Is the Executive Branch Targeting Oversight Committees?
PPSA continues to press a Freedom of Information Act (FOIA) request seeking documents that would shed light on the extent to which the executive branch is spying on Members of Congress. We are asking the government for production of documents on “unmasking” and other forms of government surveillance of 48 current and former House and Senate Members on committees that oversee the intelligence community.
Now the court and Congress have fresh reason to give the issue of executive branch spying on Congress and its oversight committees renewed attention.
Jason Foster, the former chief investigative counsel for Sen. Chuck Grassley – the Ranking Member of the Senate Judiciary Committee – recently learned that he is among numerous staffers, Democrats as well as Republicans, who had their personal phone and email records searched by the Department of Justice in 2017.
A FOIA request filed by the nonprofit Empower Oversight, founded by Foster, seeks documents concerning the government’s reasons for compelling Google to reveal the names, addresses, local and long-distance telephone records, text message logs and other information about the accounts of congressional attorneys who worked for committees that oversee DOJ. The government’s subpoena also compelled the release of records indicating with whom each user was communicating.
The Empower Oversight FOIA notes:
“This raises serious public interest questions about the basis of such intrusion into the personal communications of attorneys advising congressional committees conducting oversight of the Department.
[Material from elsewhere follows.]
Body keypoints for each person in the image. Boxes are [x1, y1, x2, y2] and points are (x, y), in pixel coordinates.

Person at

Constitutional separation of powers and privilege issues raised by the Speech or Debate Clause of (U.S. Const. art I. § 6) and attorney-client communications of those targeted with these subpoenas should have triggered requirements for enhanced procedural protections and approvals.”
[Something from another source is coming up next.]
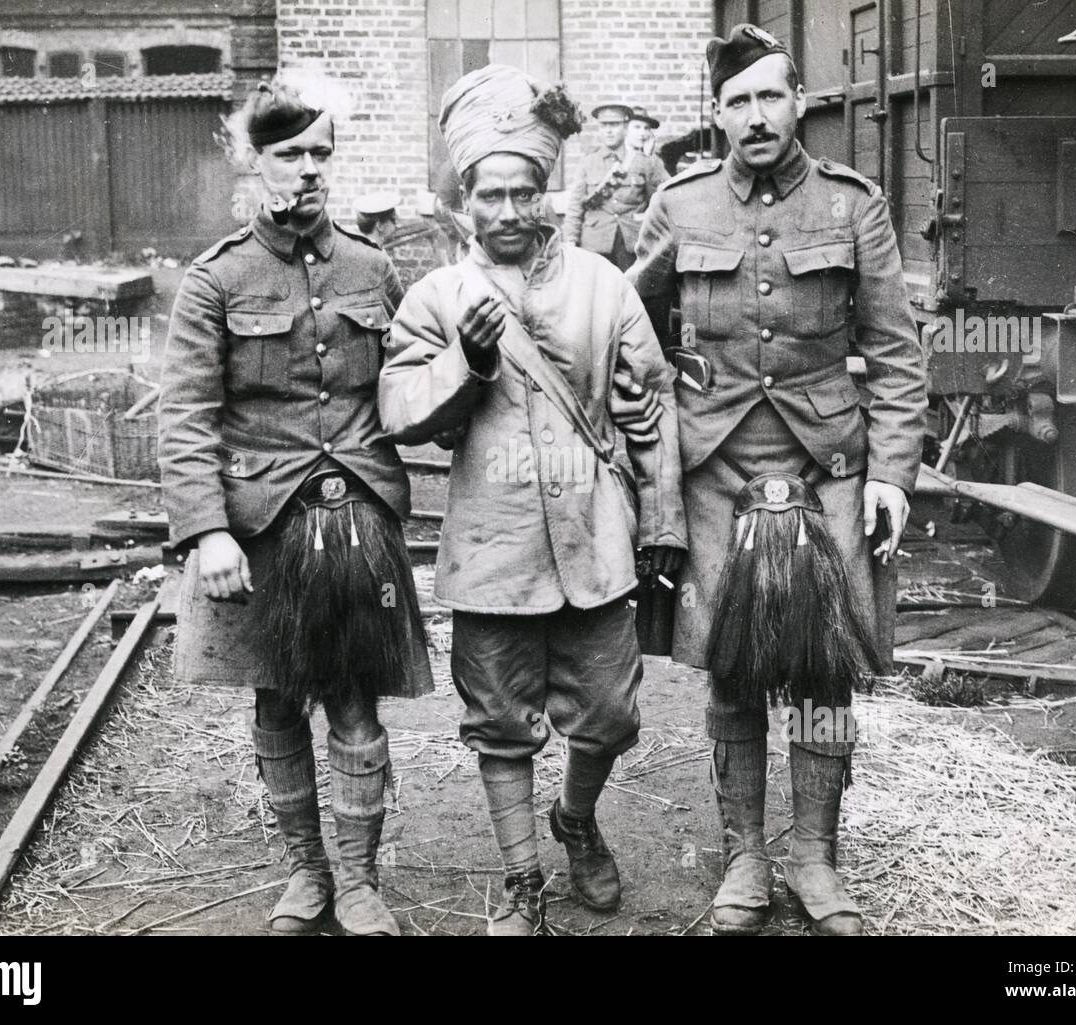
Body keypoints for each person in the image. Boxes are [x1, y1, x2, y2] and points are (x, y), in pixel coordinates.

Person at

As The Wall Street Journal noted in an editorial, these subpoenas coincided with leaks of classified information concerning a wiretapped phone call between incoming Trump national security adviser Michael Flynn and the Russian ambassador. This leak was investigated by the Senate Judiciary Committee. Many now wonder if DOJ’s dragnet of personal information of congressional staffers was an attempt at misdirection, perhaps a fishing expedition to find someone else to blame.
Empower Oversight’s FOIA states:
“If the only reason the Justice Department targeted the communications of these congressional attorneys was their access to classified information that was later published by the media, it raises the question of whether the Department also subpoenaed the personal phone and email records of every Executive Branch official who had access to the same information.”
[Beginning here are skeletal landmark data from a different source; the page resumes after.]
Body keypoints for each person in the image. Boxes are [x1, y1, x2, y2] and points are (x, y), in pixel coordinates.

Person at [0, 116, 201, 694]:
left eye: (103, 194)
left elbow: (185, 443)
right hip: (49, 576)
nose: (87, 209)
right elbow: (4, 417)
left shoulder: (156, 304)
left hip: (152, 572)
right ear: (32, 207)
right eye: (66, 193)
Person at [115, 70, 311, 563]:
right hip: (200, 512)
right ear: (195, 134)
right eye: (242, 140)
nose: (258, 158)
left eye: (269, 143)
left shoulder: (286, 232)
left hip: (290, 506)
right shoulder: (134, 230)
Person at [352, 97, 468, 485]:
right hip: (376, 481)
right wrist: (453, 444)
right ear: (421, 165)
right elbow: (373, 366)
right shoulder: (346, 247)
The Empower Oversight FOIA concludes about this surveillance of Congressional staff:
“It begs the question whether DOJ was equally zealous in seeking the communications records of its own employees with access to any leaked document.”
Sen. Grassley, who aggressively pursues government surveillance overreach, will likely want to follow up on these questions. In the meantime, PPSA petitions the D.C. Circuit Court for an en banc hearing on the possible unmasking and other surveillance of some of the elected bosses of these congressional attorneys.